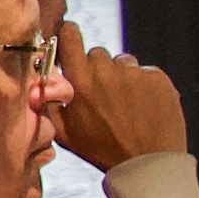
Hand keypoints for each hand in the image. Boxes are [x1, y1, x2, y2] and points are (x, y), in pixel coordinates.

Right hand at [51, 15, 184, 173]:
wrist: (147, 163)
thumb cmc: (101, 149)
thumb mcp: (64, 132)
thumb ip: (48, 103)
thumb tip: (39, 82)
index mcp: (80, 80)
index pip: (70, 36)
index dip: (69, 34)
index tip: (69, 36)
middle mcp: (107, 71)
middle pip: (97, 54)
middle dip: (96, 68)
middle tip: (101, 94)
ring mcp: (135, 73)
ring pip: (123, 62)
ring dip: (121, 76)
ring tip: (125, 104)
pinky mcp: (159, 78)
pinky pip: (146, 72)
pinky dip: (145, 85)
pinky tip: (144, 107)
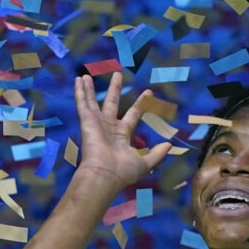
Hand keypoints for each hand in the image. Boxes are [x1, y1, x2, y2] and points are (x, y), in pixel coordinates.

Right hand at [73, 72, 171, 188]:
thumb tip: (169, 145)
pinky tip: (78, 79)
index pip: (133, 115)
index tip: (149, 92)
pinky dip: (80, 91)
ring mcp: (96, 123)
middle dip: (114, 89)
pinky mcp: (86, 121)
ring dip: (89, 89)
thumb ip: (157, 154)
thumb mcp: (145, 163)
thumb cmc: (123, 171)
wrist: (104, 175)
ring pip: (92, 101)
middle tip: (117, 74)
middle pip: (111, 103)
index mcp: (122, 136)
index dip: (141, 104)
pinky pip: (82, 103)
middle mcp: (108, 128)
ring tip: (87, 75)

========

• Your objective
No pictures belong in the answer; copy all other parts of the listing exactly.

• Result
Hand keypoints for each hand in the image. Boxes are [x1, y1, x2, y2] and points are (x, y), in pixel coordinates.

Right hand at [51, 15, 184, 173]:
wrist: (147, 163)
thumb cmc: (101, 149)
thumb mcp: (64, 132)
thumb ip: (48, 103)
thumb tip: (39, 82)
index mcp: (80, 80)
index pip: (70, 36)
index dip: (69, 34)
index tip: (69, 36)
middle mcp: (107, 71)
middle pip: (97, 54)
middle dip: (96, 68)
middle tip: (101, 94)
ring mcp: (135, 73)
ring pip: (123, 62)
ring dip: (121, 76)
ring tip: (125, 104)
pinky mcp: (159, 78)
pinky pip: (146, 72)
pinky dip: (145, 85)
pinky tip: (144, 107)
Hand keypoints for each hand in the image. Boxes are [x1, y1, x2, y2] and points are (x, y), in pixel coordinates.

Right hand at [73, 72, 171, 188]:
thumb tip: (169, 145)
pinky tip: (78, 79)
index pip: (133, 115)
index tip: (149, 92)
pinky dip: (80, 91)
ring mcp: (96, 123)
middle dip: (114, 89)
pinky mcp: (86, 121)
ring dip: (89, 89)
thumb ip: (157, 154)
thumb mcp: (145, 163)
thumb cmc: (123, 171)
wrist: (104, 175)
ring pip: (92, 101)
middle tip: (117, 74)
middle pip: (111, 103)
index mcp: (122, 136)
index dip: (141, 104)
pinky pip: (82, 103)
middle mcp: (108, 128)
ring tip: (87, 75)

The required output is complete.